§ **What is needed**:
Please output the entries that follow exactly, without a single image.

§ **Extracted data**:

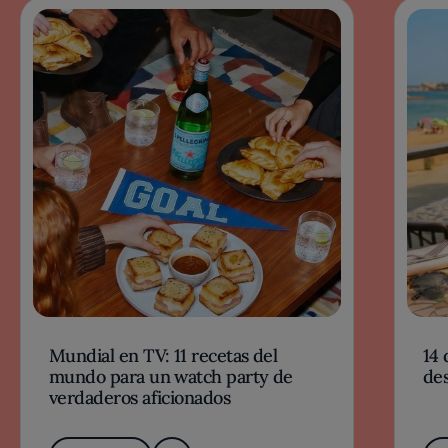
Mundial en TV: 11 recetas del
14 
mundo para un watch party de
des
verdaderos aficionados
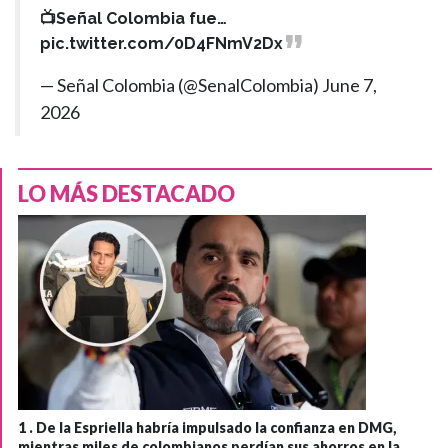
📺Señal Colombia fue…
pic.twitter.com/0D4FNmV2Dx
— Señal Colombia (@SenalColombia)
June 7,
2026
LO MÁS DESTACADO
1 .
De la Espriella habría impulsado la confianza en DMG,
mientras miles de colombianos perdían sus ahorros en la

§ **Your solution**:
Mundial en TV: 11 recetas del
14 
mundo para un watch party de
des
verdaderos aficionados
📺Señal Colombia fue…
pic.twitter.com/0D4FNmV2Dx
— Señal Colombia (@SenalColombia)
June 7,
2026
LO MÁS DESTACADO
1 .
De la Espriella habría impulsado la confianza en DMG,
mientras miles de colombianos perdían sus ahorros en la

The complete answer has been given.